Berlin. Schlechte Aussichten für eine »Tramstadt« an der Spree: Die zuständige Senatsverkehrsverwaltung möchte nur dort Straßenbahnlinien ausbauen oder verlängern, wo sie den Autoverkehr nicht stören. In einer der taz vorliegenden ersten Bewertung mehrerer in Auftrag gegebener Gutachten präferieren die Planer in der Senatsverwaltung weiter die U-Bahn als das in ihren Augen mit Abstand leistungsfähigere Beförderungsmittel. Verkehrssenator Herwig Haase hat versprochen, sein Grundsatzkonzept Ende des Monats vorzustellen.

Wie berichtet, hatten die Gutachter zahlreiche Trambahn-»Korridore« in den Westteil und eine direkte Linienverknüpfung beider Stadtzentren vorgeschlagen. Sie plädierten dafür, das vorhandene Netz im Ostteil zu erhalten und binnen 20 Jahren zu einem gesamtstädtischen 100-Kilometer-Netz einer modernen Tram- »Stadtbahn« auf eigener Gleistrasse weiterzuentwickeln. Dagegen strebt die Verkehrsverwaltung nur ein stark reduziertes Stadtbahnnetz an, das auch im Endausbau-Zustand »wesentlich unter 100 Kilometer« bleiben soll. Zur Begründung wird angeführt, wahrscheinlich werde das engmaschige »Zielnetz« der Gutachter nur im Ostteil noch der künftigen Verkehrsnachfrage entsprechen. Ob Straßenbahn-»Vorstreckungen« in den westlichen Teil der Stadt Sinn machten, müsse erst »tiefer untersucht« werden.

[Aufgabenstellung]:
Schreiben Sie aus dem Auszug zu den Berliner Straßenbahnplänen die Passage von „Berlin. Schlechte Aussichten“ bis einschließlich „des Monats vorzustellen.“ wortgetreu ab. Die Datensätze stammen aus einer anderen Quelle.

[Datensätze]:

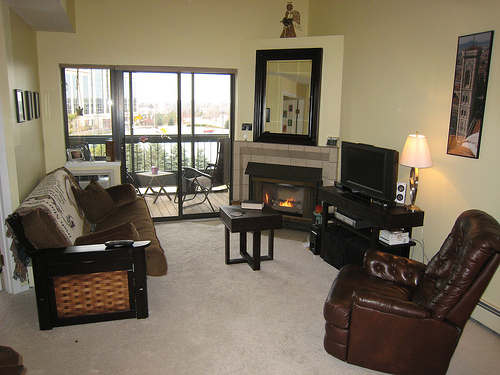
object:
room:
[0, 1, 499, 374]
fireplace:
[243, 161, 322, 222]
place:
[263, 185, 304, 215]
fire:
[278, 196, 296, 207]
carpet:
[0, 217, 499, 373]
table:
[219, 199, 283, 271]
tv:
[340, 140, 399, 212]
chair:
[322, 209, 499, 375]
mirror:
[253, 47, 324, 146]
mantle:
[232, 141, 338, 161]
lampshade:
[398, 134, 432, 169]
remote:
[104, 239, 135, 248]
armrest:
[26, 239, 151, 258]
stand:
[316, 185, 425, 270]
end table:
[26, 238, 151, 331]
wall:
[345, 0, 447, 144]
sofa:
[3, 166, 168, 283]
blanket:
[5, 166, 96, 283]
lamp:
[399, 131, 434, 214]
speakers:
[393, 182, 406, 206]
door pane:
[179, 70, 236, 219]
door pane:
[117, 69, 180, 221]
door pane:
[60, 66, 116, 157]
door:
[118, 69, 233, 221]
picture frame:
[446, 30, 494, 159]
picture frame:
[24, 90, 35, 121]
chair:
[173, 136, 231, 212]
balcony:
[60, 63, 238, 222]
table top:
[219, 203, 283, 220]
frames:
[14, 89, 26, 124]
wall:
[1, 29, 46, 222]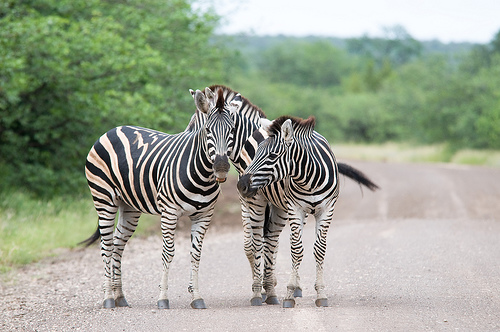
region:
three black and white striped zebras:
[69, 86, 382, 311]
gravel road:
[2, 155, 499, 330]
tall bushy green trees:
[3, 0, 224, 189]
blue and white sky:
[193, 1, 498, 43]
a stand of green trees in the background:
[241, 20, 497, 140]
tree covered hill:
[222, 30, 482, 65]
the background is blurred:
[200, 0, 495, 151]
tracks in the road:
[353, 155, 481, 288]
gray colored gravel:
[0, 218, 497, 328]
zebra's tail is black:
[335, 160, 381, 194]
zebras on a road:
[14, 28, 477, 288]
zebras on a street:
[44, 16, 499, 325]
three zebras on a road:
[57, 13, 442, 325]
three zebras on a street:
[40, 61, 420, 328]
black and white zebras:
[72, 58, 498, 328]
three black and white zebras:
[40, 36, 470, 327]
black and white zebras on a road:
[87, 68, 439, 329]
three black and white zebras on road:
[9, 72, 465, 329]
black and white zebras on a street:
[27, 50, 443, 321]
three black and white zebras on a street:
[28, 96, 411, 329]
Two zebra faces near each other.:
[193, 82, 285, 198]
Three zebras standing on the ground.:
[81, 85, 381, 312]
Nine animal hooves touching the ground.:
[102, 285, 329, 308]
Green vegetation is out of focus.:
[1, 1, 495, 188]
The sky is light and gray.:
[185, 0, 499, 44]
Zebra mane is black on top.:
[268, 112, 318, 132]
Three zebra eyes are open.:
[203, 125, 280, 159]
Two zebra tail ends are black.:
[76, 162, 379, 247]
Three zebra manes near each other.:
[205, 83, 317, 135]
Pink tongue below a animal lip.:
[210, 171, 230, 183]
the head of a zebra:
[185, 65, 306, 182]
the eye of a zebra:
[193, 120, 220, 143]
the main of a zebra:
[206, 80, 248, 117]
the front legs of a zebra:
[133, 202, 235, 319]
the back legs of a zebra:
[84, 178, 161, 312]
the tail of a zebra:
[320, 144, 400, 224]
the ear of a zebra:
[274, 113, 310, 143]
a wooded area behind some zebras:
[16, 0, 467, 128]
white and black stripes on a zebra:
[85, 86, 310, 237]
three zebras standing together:
[57, 45, 474, 307]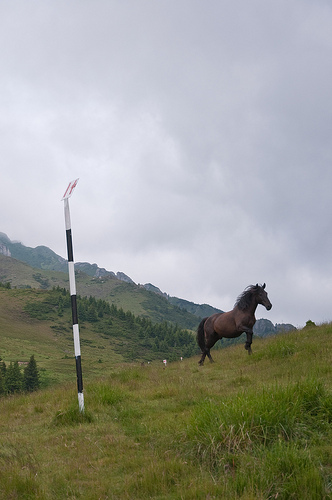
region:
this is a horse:
[147, 266, 293, 361]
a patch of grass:
[191, 409, 250, 462]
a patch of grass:
[202, 424, 266, 479]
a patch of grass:
[136, 377, 228, 465]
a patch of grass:
[248, 439, 297, 491]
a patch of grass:
[18, 384, 86, 462]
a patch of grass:
[234, 387, 311, 433]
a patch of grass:
[156, 444, 222, 490]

[Antwortbereich]:
Berlin. Schlechte Aussichten für eine »Tramstadt« an der Spree: Die zuständige Senatsverkehrsverwaltung möchte nur dort Straßenbahnlinien ausbauen oder verlängern, wo sie den Autoverkehr nicht stören. In einer der taz vorliegenden ersten Bewertung mehrerer in Auftrag gegebener Gutachten präferieren die Planer in der Senatsverwaltung weiter die U-Bahn als das in ihren Augen mit Abstand leistungsfähigere Beförderungsmittel. Verkehrssenator Herwig Haase hat versprochen, sein Grundsatzkonzept Ende des Monats vorzustellen.